My first year in Cuba, I was able to get a taxi from the airport to the place I was staying for about 5 CUC—equivalent to about five dollars—but this trip, it cost me almost 25 CUC and that was after some significant haggling. Food prices have gone up as well, albeit not nearly as dramatically, as has the price for the hourly internet cards, although that did depend on where you purchased them.
Cuba raised prices when the Americans came, but in true capitalist fashion, just because there are less American tourists doesn’t mean prices are going back down.
Interestingly, the internet situation on the island has improved noticeably as well with decently fast speeds when I could get online at the convention center, although the service did go down a few times while I was trying to use it and it was nowhere near fast enough to upload video.
Surprisingly, the private villa I was staying at featured its own wireless network for guests, something that was virtually unheard of a few years ago.
The Cuban People
Having said all of the above, since the moment I first stepped foot on the island of Cuba my coming here has not been solely about cigars.
Sure, that is the main reason I am here, but there are other things that keep me wanting to come back even more: the people, the culture, the history. All of these things are present almost everywhere you look, almost to the point where you are overwhelmed with the sights and sounds that are all around you.
As has been the case every year I have attended the festival, I took some time right before the final night’s gala visit some of the more run down parts of Havana, away from the sections of the city where the tourists congregate after getting off of their floating cities.

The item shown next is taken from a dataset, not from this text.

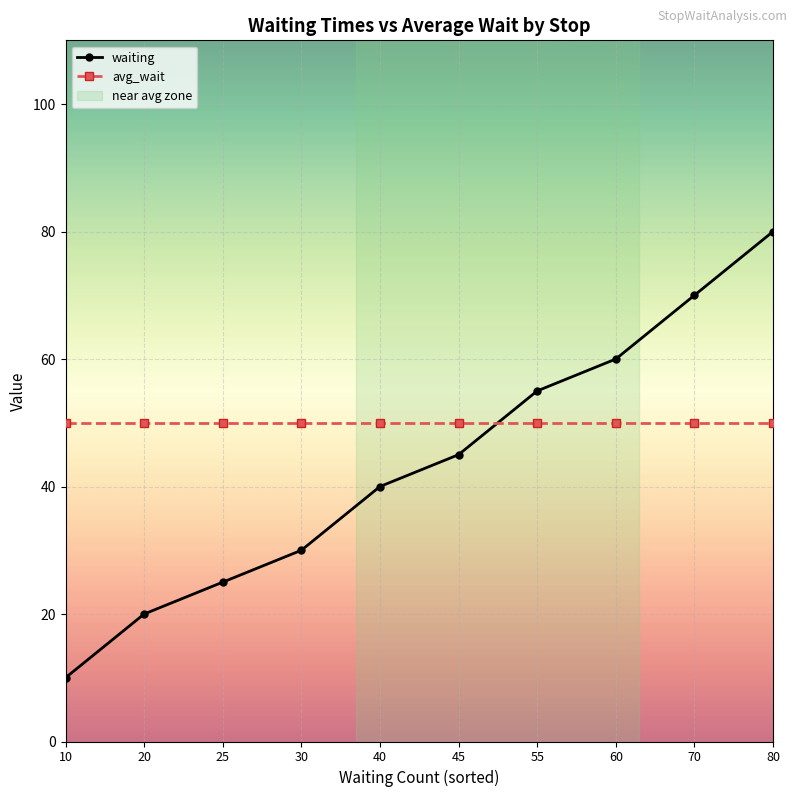

The value of avg_wait at 80 is 24. True or false?

False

I have been told not to visit these areas by multiple people over the years—people both in and out of Cuba—but I honestly could not stay away if I wanted to.

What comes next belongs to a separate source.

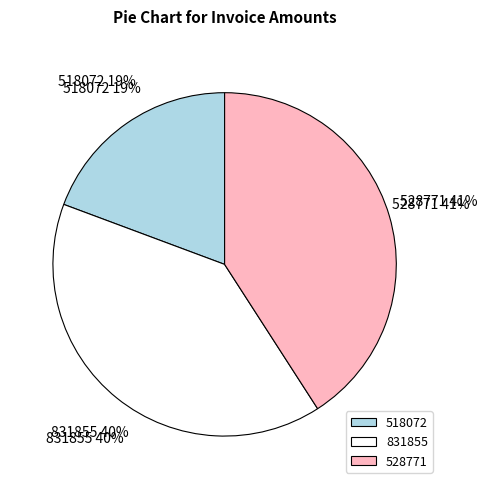

Rank the categories by value from highest to lowest.

528771, 831855, 518072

I have written before that the Cuban people are some of the happiest, most joyful people I have met in all my years of traveling the world even in the midst of poverty and I am reminded of that every time I visit the island.
The fathers come home from work and throw beat up and torn apart baseballs to their kids, who are—more often than not—using sticks they picked up off the street as bats. Gangs of kids roam around, playing outside with each other or with anything they can get their hands on, using their imagination and involving everyone in their games. Neighbors help neighbors with moving furniture, fixing cars or picking up debris, while domino games in the middle of the streets are so commonplace that after a while I stopped shooting them.
Of course, there is a reason I choose Friday afternoon to visit these areas, see these people and shoot these photographs.
To me, perhaps the most shocking thing I witness every year is the dichotomy between the streets I walk down those Friday afternoons and the vast, opulent wealth that is on display during the Festival del Habano’s gala, where more than a $1.5 million is spent every year to purchase one-of-a-kind humidors with rare and expensive cigars inside. I am not immune to hypocrisy—just one of the cameras I shot these photos with would pay for food for half the block of people for a month or more—but as I walk along those streets sharing the little moments of their daily lives, I do feel a kind of kinship that has stayed with me long after I left the island.
In the end, my third trip was a successful one in terms of the work I produced, the photographs I took and the time I spent and I am hoping that I will get to visit Cuba again to see how both the people and their situations continue to evolve and change.